Wilson admitted he “slapped” Dorothy after he and his wife returned from the theater last night and observed shadowy figures slipping out the side entrance as they entered the front door. Dorothy denied she had gentlemen callers while her parents were out. “She lied to me, and I make no apology for it,” said Wilson. “I slapped her down. She hit the side of the davenport and rolled on the floor, and then she pulled the hysterical stuff.” He denied taking Dorothy’s money or ordering her to leave home.

According to her father, among other wild pranks, Dorothy broke into garages and took cars without their owners’ permission (some might call this grand theft auto, but not Dr.
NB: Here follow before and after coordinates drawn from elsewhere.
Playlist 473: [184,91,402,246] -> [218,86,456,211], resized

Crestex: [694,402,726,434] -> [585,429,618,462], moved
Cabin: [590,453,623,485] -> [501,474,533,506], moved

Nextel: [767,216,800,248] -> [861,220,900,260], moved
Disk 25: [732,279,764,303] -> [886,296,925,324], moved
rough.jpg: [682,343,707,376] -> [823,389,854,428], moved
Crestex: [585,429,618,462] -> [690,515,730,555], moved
Wilson). “I tried everything to make her happy,” the put-upon father continued, “I gave her an allowance of $50 a month and promised her a roadster if she would pass in her studies, but it did no good. She is incorrigible; she was put out of Hollywood High School; I tried to place her in the Ramona convent and they wouldn’t take her.”

Officials at Juvenile Hall confirmed that Dorothy Wilson was incommunicado pending an interview with a policewoman.